LCDs use articulation of liquid crystal chemicals that change shape thus polarization upon application of voltages. They tend to slowly deform back to "the other" state when voltages are removed, and also tend to chemically break down if not moved back to the neutral state. LCDs are driven in pseudo-alternating current for this reason, and never held at either extremes for long time, for this reason.

So you can drive E Ink at 75Hz or whatever, it'll just take more power than it takes LCD to do so, and the last pixel states will persist. Or you can leave LCDs at extremes and disconnect the power, but it will lead to degradation if intentionally used that way.

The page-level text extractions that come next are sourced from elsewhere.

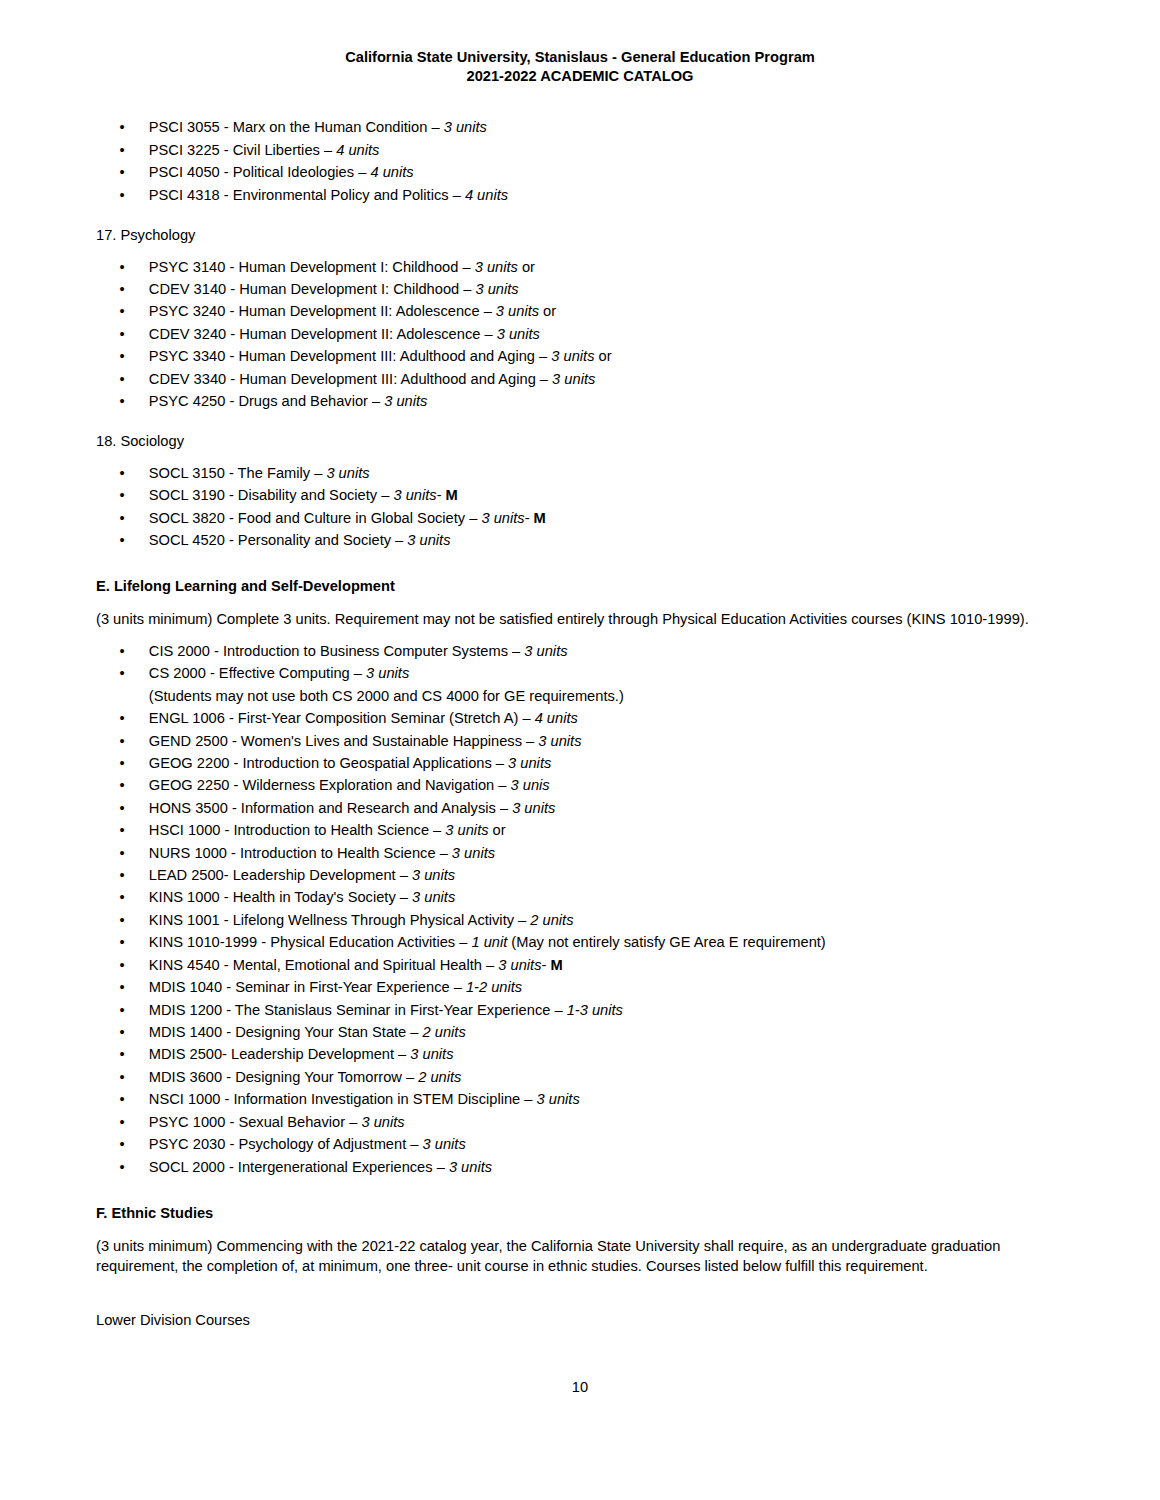California State University, Stanislaus - General Education Program
2021-2022 ACADEMIC CATALOG
PSCI 3055 - Marx on the Human Condition – 3 units
PSCI 3225 - Civil Liberties – 4 units
PSCI 4050 - Political Ideologies – 4 units
PSCI 4318 - Environmental Policy and Politics – 4 units
17. Psychology
PSYC 3140 - Human Development I: Childhood – 3 units or
CDEV 3140 - Human Development I: Childhood – 3 units
PSYC 3240 - Human Development II: Adolescence – 3 units or
CDEV 3240 - Human Development II: Adolescence – 3 units
PSYC 3340 - Human Development III: Adulthood and Aging – 3 units or
CDEV 3340 - Human Development III: Adulthood and Aging – 3 units
PSYC 4250 - Drugs and Behavior – 3 units
18. Sociology
SOCL 3150 - The Family – 3 units
SOCL 3190 - Disability and Society – 3 units- M
SOCL 3820 - Food and Culture in Global Society – 3 units- M
SOCL 4520 - Personality and Society – 3 units
E. Lifelong Learning and Self-Development
(3 units minimum) Complete 3 units. Requirement may not be satisfied entirely through Physical Education Activities courses (KINS 1010-1999).
CIS 2000 - Introduction to Business Computer Systems – 3 units
CS 2000 - Effective Computing – 3 units
(Students may not use both CS 2000 and CS 4000 for GE requirements.)
ENGL 1006 - First-Year Composition Seminar (Stretch A) – 4 units
GEND 2500 - Women's Lives and Sustainable Happiness – 3 units
GEOG 2200 - Introduction to Geospatial Applications – 3 units
GEOG 2250 - Wilderness Exploration and Navigation – 3 unis
HONS 3500 - Information and Research and Analysis – 3 units
HSCI 1000 - Introduction to Health Science – 3 units or
NURS 1000 - Introduction to Health Science – 3 units
LEAD 2500- Leadership Development – 3 units
KINS 1000 - Health in Today's Society – 3 units
KINS 1001 - Lifelong Wellness Through Physical Activity – 2 units
KINS 1010-1999 - Physical Education Activities – 1 unit (May not entirely satisfy GE Area E requirement)
KINS 4540 - Mental, Emotional and Spiritual Health – 3 units- M
MDIS 1040 - Seminar in First-Year Experience – 1-2 units
MDIS 1200 - The Stanislaus Seminar in First-Year Experience – 1-3 units
MDIS 1400 - Designing Your Stan State – 2 units
MDIS 2500- Leadership Development – 3 units
MDIS 3600 - Designing Your Tomorrow – 2 units
NSCI 1000 - Information Investigation in STEM Discipline – 3 units
PSYC 1000 - Sexual Behavior – 3 units
PSYC 2030 - Psychology of Adjustment – 3 units
SOCL 2000 - Intergenerational Experiences – 3 units
F. Ethnic Studies
(3 units minimum) Commencing with the 2021-22 catalog year, the California State University shall require, as an undergraduate graduation requirement, the completion of, at minimum, one three- unit course in ethnic studies. Courses listed below fulfill this requirement.
Lower Division Courses
10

What you can't do is 1) "watt per frame" figures of LCD, with 2) persistence, and 3) long life. (1, 3) is LCD, (2, 3) is E Ink, (1, 2) is LCD abused as if it's E Ink at expense of rapid degradation, and (1, 2, 3) is the holy grail.

mcdonje 5 days ago | parent [-]

Are LCD screens driven on a pixel by pixel basis, or is the entire screen driven on each refresh? Because the article says they're only causing changed pixels to refresh.

If so, you're probably still right when it comes to watching a video or something, but e-ink could be more efficient for drawing, writing, or reading.

numpad0 5 days ago | parent [-]

IIUC, display controllers normally iterate rows and columns like a double for loop. The outer loop increments the row counter, inner one increments the column, and the voltage meets at the current pixel at pixels[i * j]. Most LCD controllers don't take pixel(i, j) or pixel[i * j] as the input, but expects a synchronize() signal to reset both counters followed by transfers of either row[width] in rows[height] or pixels[width * height].

The bare panel, for both LCD and EPD, would consist of a pair of glasses vapor coated with transparent indium tin oxide, chemically etched as bunch of horizontal lines on the first one and vertical in the other one, with corresponding choice of fluids suspended inbetween. It would be possible to wire a custom fabricated controller onto those row and column electrodes to drive individual pixels. I guess that is what is being done here.

dragontamer 6 days ago | parent | prev | next [-]

No. I'm saying Tech#1 is more power efficient at 0.05Hz while Tech#2 is more power efficient at 50Hz.

Mysterious future Tech#3 will break the rules. OLED for example uses far less power on black pixels. It's just different.

bityard 6 days ago | parent | prev | next [-]

Depending on your requirements, yes: https://sharpdevices.com/memory-lcd/

bobmcnamara 5 days ago | parent | prev [-]

Mirasol IMOD had 15-60Hz near-zero static power displays.

Color was lower contrast of course.

alok-g 5 days ago | parent [-]

I had worked on mirasol technology. I believe the colors on newer prototypes were much better than any e-reader tech till date. The issues were related to manufacturing most importantly.